Таким образом, среда, приготовленная по примеру 1, не удовлетворяет требованиям, предъявляемым к качеству диагностических питательных сред для Legionella pneumophila, и не может использоваться для определения ее антибиотикочувствительности.

Пример 2

Для приготовления среды использовали вышеозначенные ингредиенты в следующих концентрациях, г/л: ферментоаутолизат селезенки КРС - 6,0; агар микробиологический - 14,0; калия фосфат однозамещенный - 1,3; калия фосфат двузамещенный - 3,2; калия глюконат - 2,3; крахмал растворимый - 2,3; желатин - 2,3; мезоинозит - 2,3; L-цистеин - 0,3; ЭДТА железо(III) натриевая соль - 0,025; тушь высококачественная - 4 мл; дистиллированная вода до 1 л, pH - 7,1.

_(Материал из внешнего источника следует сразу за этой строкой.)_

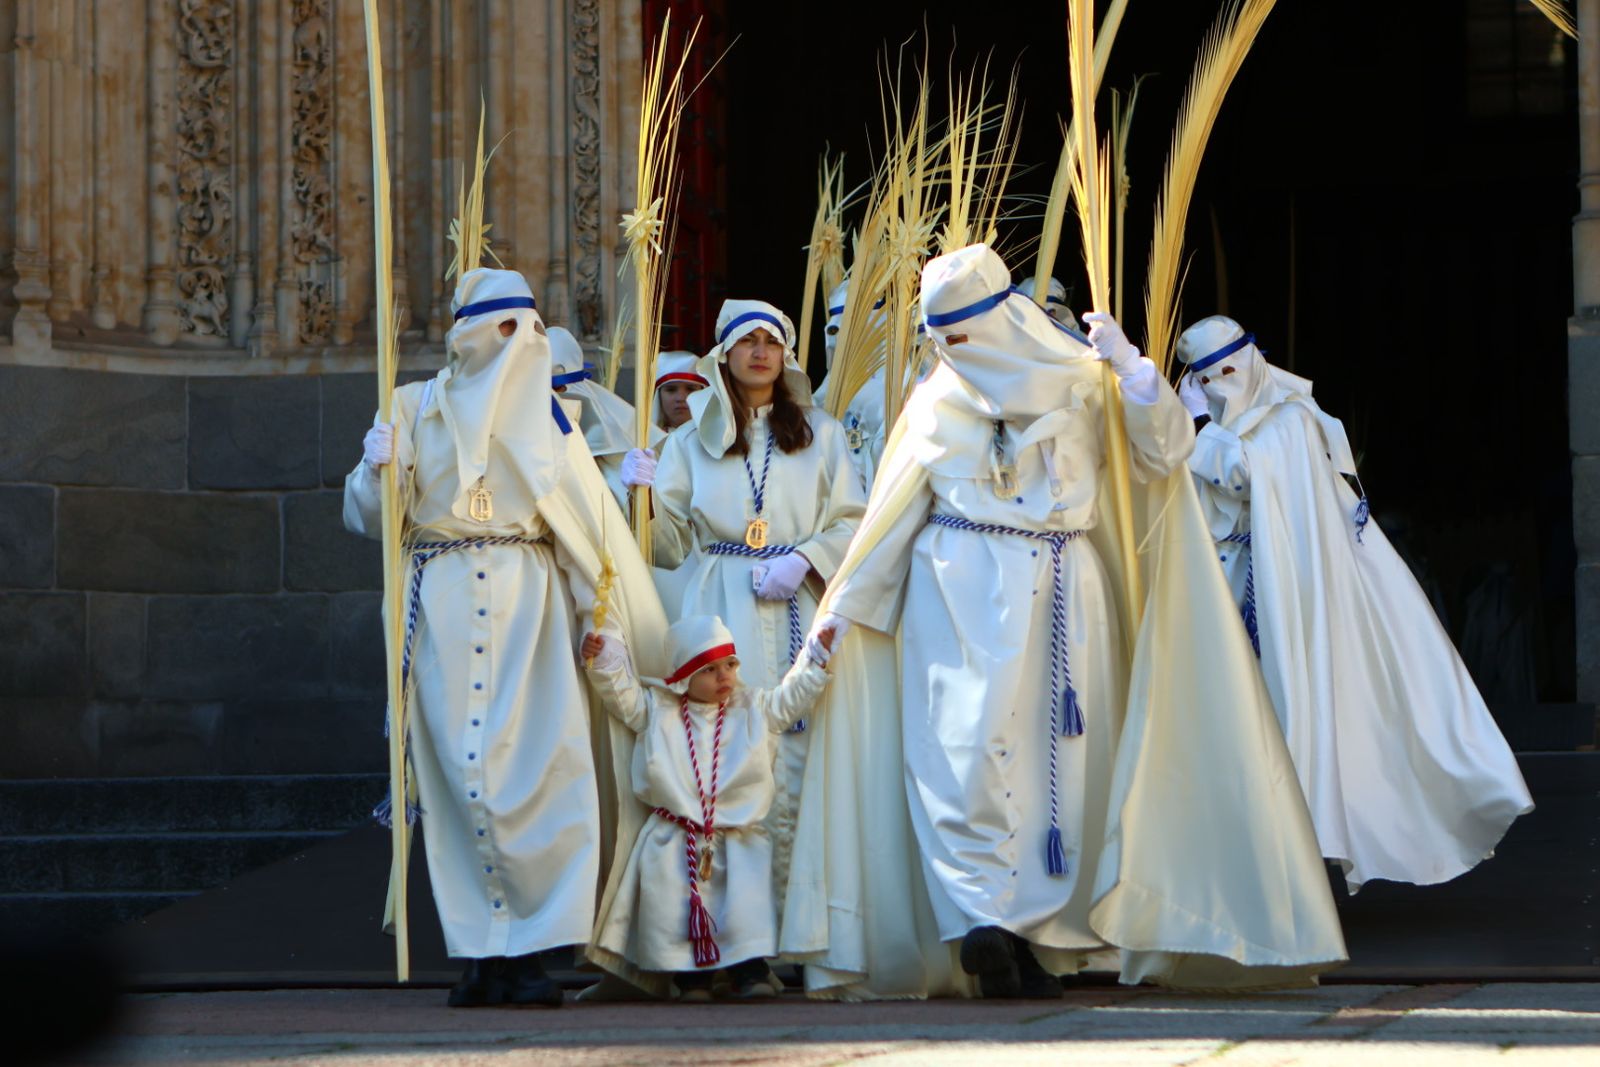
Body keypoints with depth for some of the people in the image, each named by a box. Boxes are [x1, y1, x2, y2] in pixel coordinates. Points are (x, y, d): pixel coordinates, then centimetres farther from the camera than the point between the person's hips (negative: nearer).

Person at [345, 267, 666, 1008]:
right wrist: (377, 468, -10)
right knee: (459, 771, -8)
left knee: (537, 765, -12)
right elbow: (370, 518, 6)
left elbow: (588, 518, 15)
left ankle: (529, 953, -10)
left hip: (528, 607, 1)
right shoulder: (414, 410, 12)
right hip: (442, 609, -1)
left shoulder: (542, 414, 16)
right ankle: (481, 953, -5)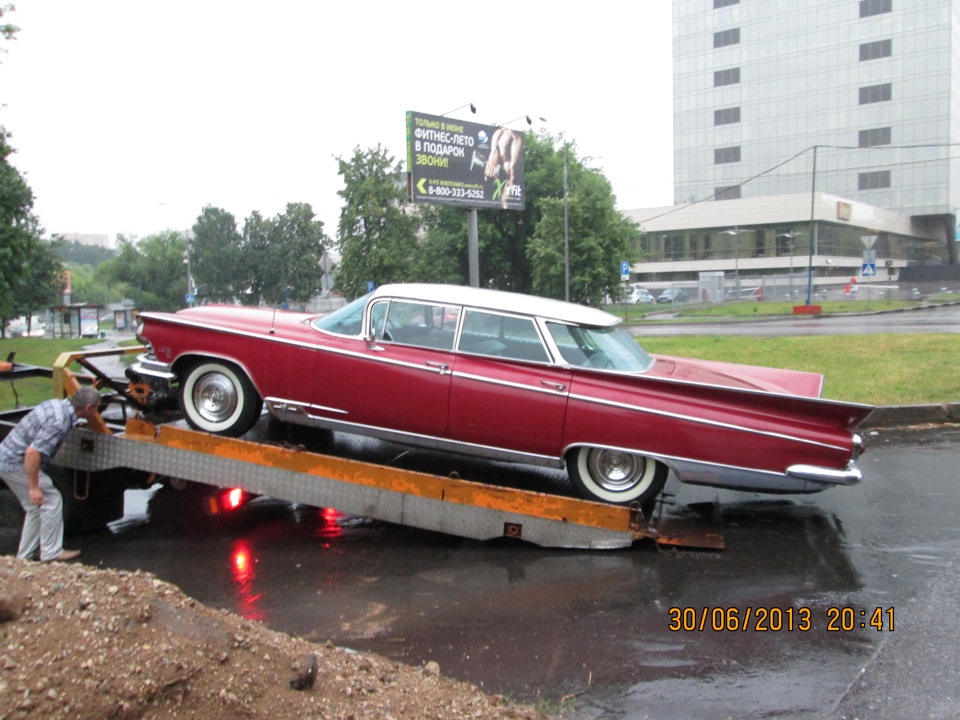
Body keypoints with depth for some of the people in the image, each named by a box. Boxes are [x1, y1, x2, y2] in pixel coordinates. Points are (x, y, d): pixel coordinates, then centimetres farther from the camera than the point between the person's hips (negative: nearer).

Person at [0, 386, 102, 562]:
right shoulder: (59, 422, -26)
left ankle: (26, 554, 23)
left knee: (36, 507, 17)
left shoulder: (58, 404, 2)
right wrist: (34, 487, -25)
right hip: (16, 463, -10)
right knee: (51, 500, -2)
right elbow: (32, 452, -31)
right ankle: (51, 552, 4)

Методики определения и сравнения чувствительности, времени прорастания и эффективности предложенной питательной среды Б-2 и ВСУЕАά были идентичны описанным в примере 1.

Результаты сравнения: из посеянных 100 м.к. вирулентных и авируленетных штаммов легионелл на обоих средах вырастало на третьи сутки по 50-60 типичных колоний (р - 0,05, Хи-квадрат - 0,31), срок формирования колоний - 2 сутки при наблюдении в стереомикроскоп и 3 сутки при визуальном наблюдении. Но по эффективности роста колоний на 5-е сутки инкубации среда ВСУЕАά была несколько лучше приготовленной согласно примеру 2. В то же время выраженность газона культуры на предложенной среде была достаточной для визуальной регистрации на 2 сутки роста. Таким образом, состав среды, приготовленной по примеру 2, обеспечивает рост легионелл в той мере, чтобы данная среда рассматривалась как соответствующая общепринятым нормам ВОЗ.

Пример 3

Для приготовления среды использовали вышеозначенные ингредиенты в следующих концентрациях, г/л: ферментоаутолизат селезенки КРС - 7,0; агар микробиологический - 15,0; калия фосфат однозамещенный - 1,6; калия фосфат двузамещенный - 3,4; калия глюконат - 2,5; крахмал растворимый - 2,5; желатин - 2,5; мезоинозит - 2,5; L-цистеин - 0,4; ЭДТА железо(III) натриевая соль - 0,027; тушь высококачественная - 5 мл; дистиллированная вода до 1 л, pH 7,1.

Методика сравнительного изучения чувствительности и эффективности обеих сред соответствовала вышеописанным. Полученные результаты (рост 45-65 типичных колоний всех испытанных штаммов на обоих средах, сроки появления колоний - на 2-3 сутки при инкубации при 35°C, достаточная эффективность роста колоний и газонов культур при некотором превышении этих показателей на среде сравнения) свидетельствуют, что среда, взятая в данном составе, полностью соответствует требованиям, предъявляемым к референтной диагностической питательной среде BCYEAά, используемой для культивирования и выделения Legionella pneumophila. Испытуемая среда в указанном составе по перечисленным признакам может использоваться для выявления антибиотикочувствительности культур легионелл и для обычного их выращивания.

Пример 4

Для приготовления среды использовали вышеозначенные ингредиенты в следующих концентрациях, г/л: ферментоаутолизат селезенки КРС - 8,0; агар микробиологический - 16,0; калия фосфат однозамещенный - 1,7; калия фосфат двузамещенный - 3,6; калия глюконат - 2,6; крахмал растворимый - 2,6; желатин - 2,6; мезоинозит - 2,6; L-цистеин - 0,5; ЭДТА железо(III) натриевая соль - 0,028; тушь высококачественная - 6 мл; дистиллированная вода до 1 л, pH 7,1.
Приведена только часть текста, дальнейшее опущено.